Performance on Machine Translation Tasks

The Transformer has achieved state-of-the-art results on several machine translation benchmarks, including the WMT14 English-to-German translation task and the WMT16 English-to-Romanian translation task. WMT is a widely used benchmark, so it is a useful reference point for comparing the performance of different machine translation systems.

However, the translations in the WMT dataset were created by an automated process rather than being collected from real-world translations. It is also a static benchmark, meaning that the dataset does not change over time. Thus, the WMT dataset may not fully reflect the complexity and diversity of real-world translations.

Performance on QA Benchmarks

Question answering (QA) benchmarks are datasets that are used to evaluate the performance of natural language processing systems on question answering tasks. These benchmarks typically consist of a collection of questions and their corresponding answers, along with additional context such as a passage of text or a table of data. QA benchmarks are used to measure the ability of a system to understand and respond to questions in natural language.

Some examples of QA benchmarks include:

  • SQuAD (Stanford Question Answering Dataset): consists of a collection of Wikipedia articles and a set of questions and answers related to the articles.
  • TriviaQA: Consists of a collection of trivia questions and answers gathered from various sources on the web.
  • HotpotQA: Focuses on multi-hop reasoning, meaning that the system must use multiple pieces of information to answer the question.

QA benchmarks provide a clear and objective way to measure the performance of a system on a specific task. They often include a large and diverse dataset of questions and answers, which can provide a good test of the generalization capabilities of a system. However, QA benchmarks may not capture all of the factors that are important for evaluating the performance of a natural language processing system.

Performance on NLI Benchmarks

Natural language inference (NLI) benchmarks help evaluate the performance of natural language processing systems on tasks that require an understanding of the relationship between two pieces of text. NLI is also known as recognizing textual entailment (RTE).

In an NLI task, a system is presented with a pair of text fragments, called a premise and a hypothesis, and must determine whether the hypothesis can be inferred from the premise. For example, given the premise “The cat is on the mat” and the hypothesis “The cat is sleeping,” the system would need to determine that the hypothesis is true based on the information in the premise.
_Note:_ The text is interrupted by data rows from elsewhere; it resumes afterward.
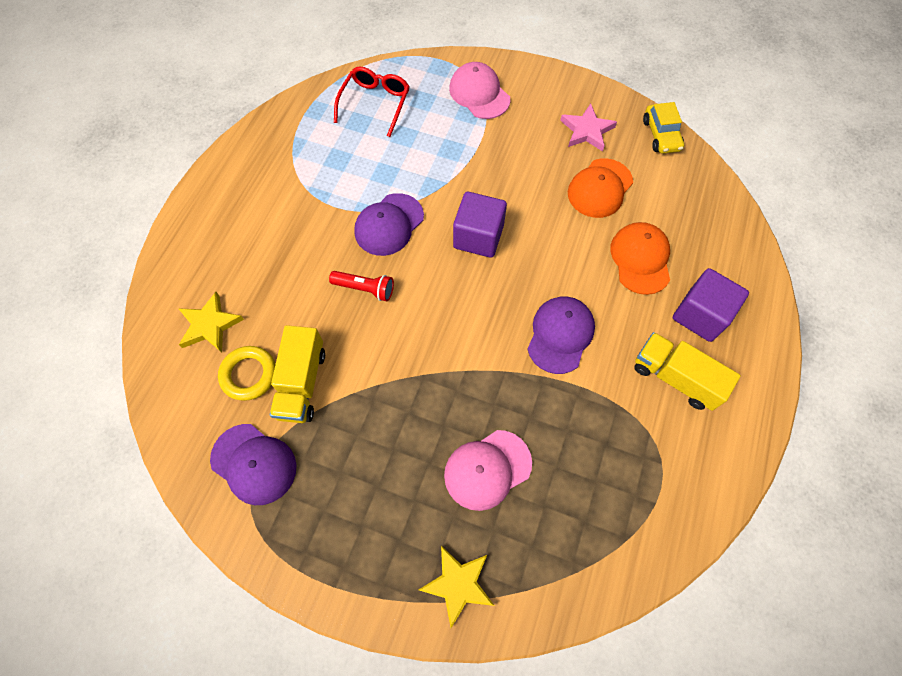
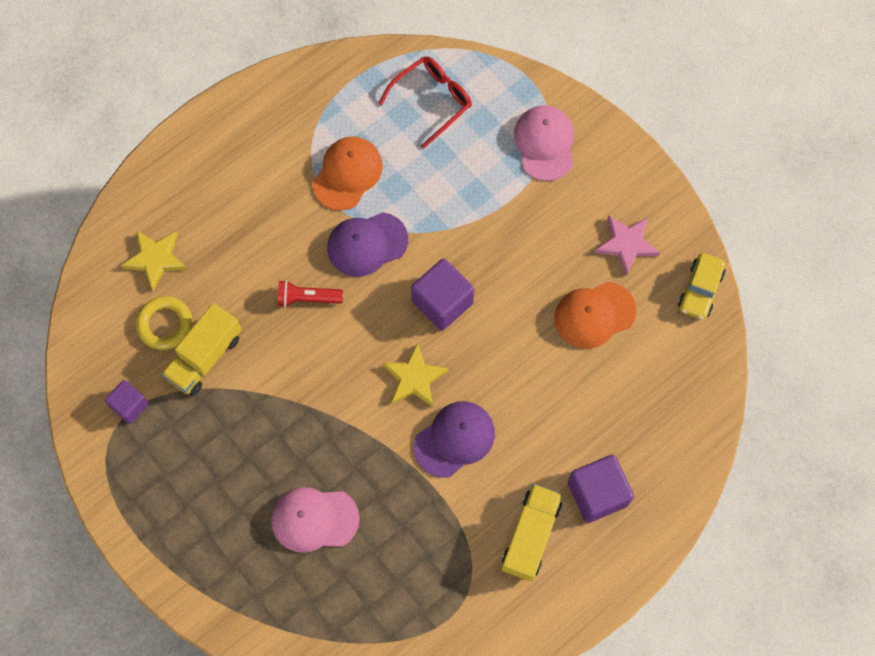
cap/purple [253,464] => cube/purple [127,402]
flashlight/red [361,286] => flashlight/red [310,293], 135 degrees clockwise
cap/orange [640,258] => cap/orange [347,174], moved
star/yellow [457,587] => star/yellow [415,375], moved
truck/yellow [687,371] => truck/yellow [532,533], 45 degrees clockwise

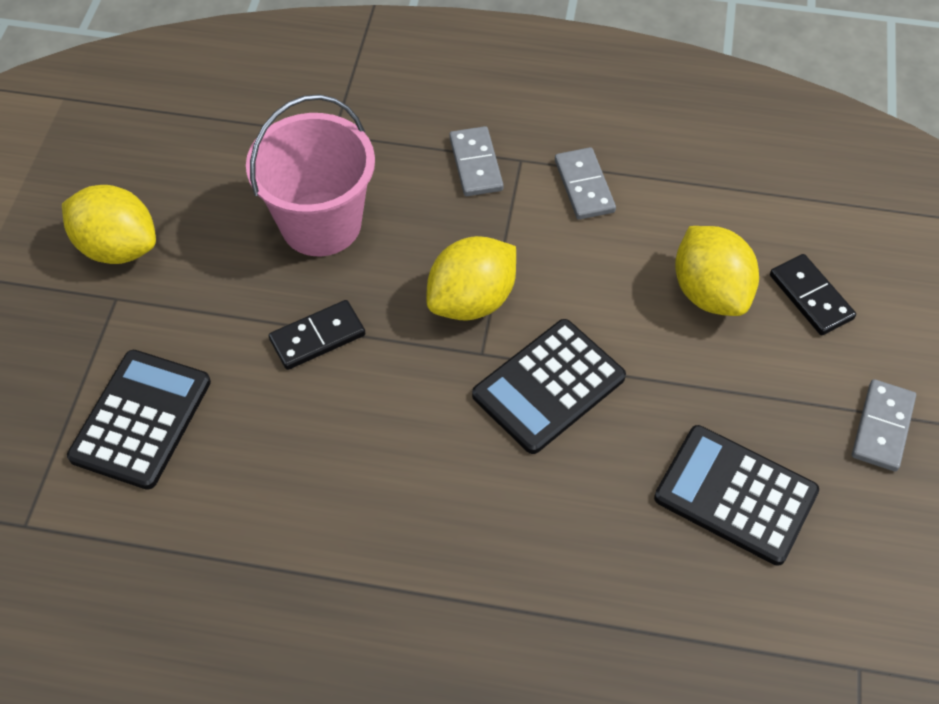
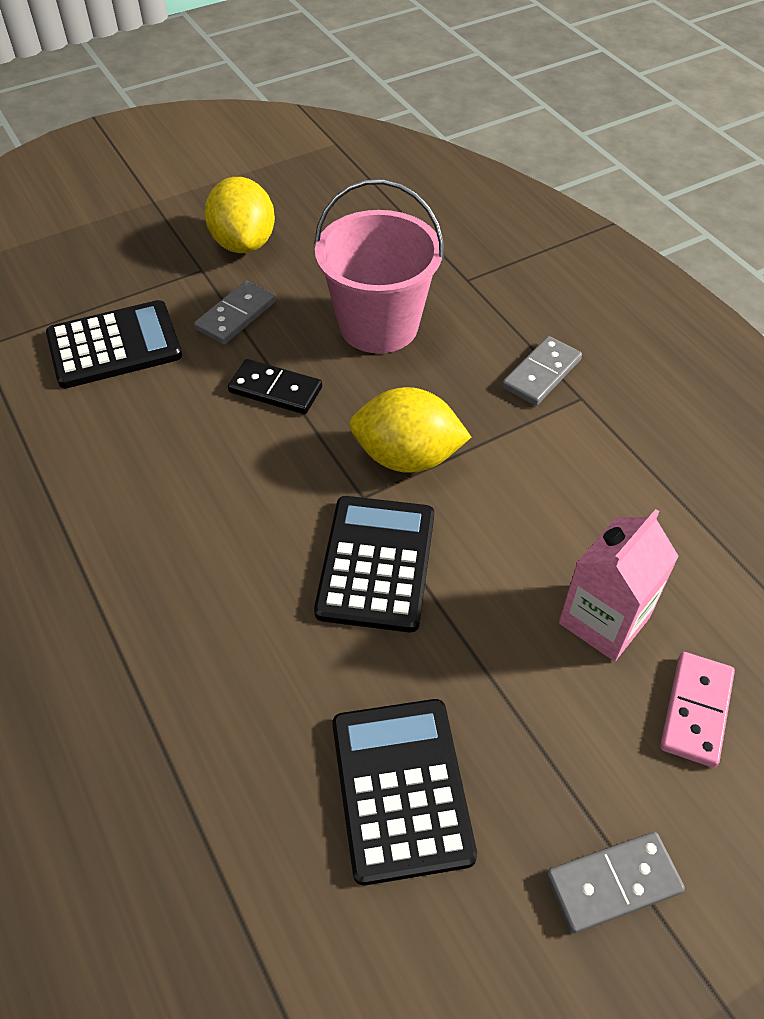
domino/grey [585,183] => domino/grey [235,312], moved
calculator/black [549,386] => calculator/black [374,564], 90 degrees clockwise
lemon/yellow [717,271] => carton/pink [619,585]
domino/black [813,294] => domino/pink [697,710]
Some examples of NLI benchmarks include:

  • SNLI (Stanford Natural Language Inference): Consists of a collection of English sentence pairs annotated with labels indicating whether the hypothesis can be inferred from the premise.
  • MultiNLI (Multi-Genre Natural Language Inference): Contains English sentence pairs drawn from multiple genres of text.
  • XNLI (Cross-lingual Natural Language Inference): Contains sentence pairs in 15 different languages, along with annotations indicating whether the hypothesis can be inferred from the premise.

The Future of the Transformer Model 

The versatility of transformers, and their ability to convert data from one-dimensional strings (such as sentences) to two-dimensional arrays (such as images), suggests that such models can handle many other types of data. 

Researchers hope to apply transformers to more difficult tasks, such as the creation of new images. For example, Jiang et. al combined two transformer models to generate highly realistic images of celebrities who don’t really exist. This means transformers could soon rival generative adversarial networks (GAN) as a technique for generating images and video.

Another potential use of transformers is for multimodal processing—models that can process multiple types of data simultaneously, such as raw images, video, and languages. In the past, researchers took a siloed approach, where each data type had its own special model. However, the transformer could provide a way to combine multiple input sources.

Combining different types of data opens the doors to a wide range of new applications. For example, a multimodal neural network could power a system that can not only understand people’s voices, but can also read their lips.